2016/11/04

【記者座談会】最高水準の技術で挑むリニア南アルプストンネルが起工/建コン協の経営分析、総売上高、営業利益とも4年ぶりに減少

A リニア中央新幹線(品川~名古屋間)の南アルプストンネル新設(長野工区)が1日に起工した=写真。安全祈願・起工式は、昨年12月の山梨工区(山梨県)、ことし1月の品川駅(東京都)に次いで3都県目になるね。

B JR東海(東海旅客鉄道)では、沿線の各都県ごとに安全祈願・起工式を計画している。長野県内では最初の本体着工だ。山梨県から直線で静岡県、長野県を通る全長約25㎞で、同線の山岳トンネルでは、中央アルプストンネル(約23㎞)を超えて最長となる。
C 標高3000m級の山々が連なる南アルプスを貫くため、このうち約4㎞が土被り1000m以上の区間になるという。

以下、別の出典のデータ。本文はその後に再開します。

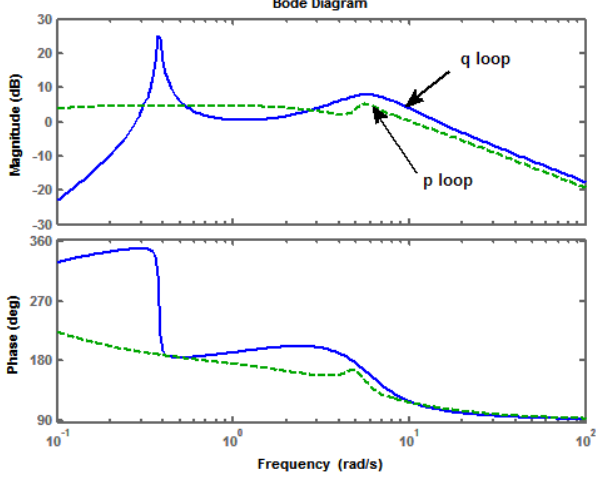
Figure 2. Bode Diagrams for the Transfer Functions of Equations (4) and (5).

なかでも最大の土被りは静岡、長野県境付近で約1400mに達する。これは、大清水トンネル(約1300m)を抜いて国内のトンネルで最大規模となり、高度な施工技術が必要になる。長野工区の最大の特徴だ。
B 長野工区は、本線トンネルのうち長野県内の約8.4㎞が工事範囲。工事は、小渋皮非常口、釜沢非常口、除山非常口の3カ所からトンネルの掘削作業を進める計画だ。工事期間は2026年11月30日まで。
D 高い土圧に加えて、懸念されるのは山脈内を走る地下水脈への対応だ。噴き出した地下水に手を焼いた山岳トンネル工事は、これまでにも数多くある。
C 山岳トンネルは、地質調査を何度繰り返しても、実際に掘ってみないと何が出るか分からない。このため、本坑を掘削する前に先進坑を掘って地質を確認しながら、本坑を掘っていくという。水平ボーリングひとつとっても非常に高度な施工技術が要求される。
A 山岳部では、複雑な地形の上にさまざまな岩盤が混在し、工事が難しい。南アルプストンネル工事は、ゼネコン各社がこれまで磨いてきた最高水準の施工技術が投入されることになるだろう。 

■建設コンサルタンツ協会、加盟会社の2015年の経営分析

A 話は変わるが建設コンサルタンツ協会が、加盟会社の2015年の経営分析をまとめた。
E 15年1-12月の決算業績をもとに集計し、会員会社457社のうち369社から回答があった。回答率は80.7%。このうち、専業社は154社で、回答率は82.8%だった。総売上高、営業利益とも4年ぶりに減少した。1社当たりの平均の総売上高は29億2100万円で前年比1.0%減、建設コンサルタント業務が売上高の80%以上を占める専業社は31億9900万円で0.9%減だった。減収により、営業利益、経常利益、当期純利益も減少している。
F 営業利益は1億6911万円で17.6%減、専業社は1億8700万円で16.4%減と、ともに15%以上低下している。また、営業利益率も7.0%から5.8%、専業社は6.9%から5.8%に減少した。建コン協は、減少の要因として、人件費、研究費・教育研修費、地代家賃の増加などを挙げている。
G 永冶泰司総務部会長は「固定費の増加が要因」と分析するとともに、魅力ある業界に向けて、収入を増やしつつ固定費を上げていかざるを得ないと指摘している。一方で、売上原価率は74.3%で同率、専業社は0.3ポイント減の73.5%だった。厳しい生産体制の中で、内製化に努めた結果、委託費率の減少につながったとともに、継続的なコスト削減、さまざまな施策の取り組みにより、生産効率を上げたことがうかがえる。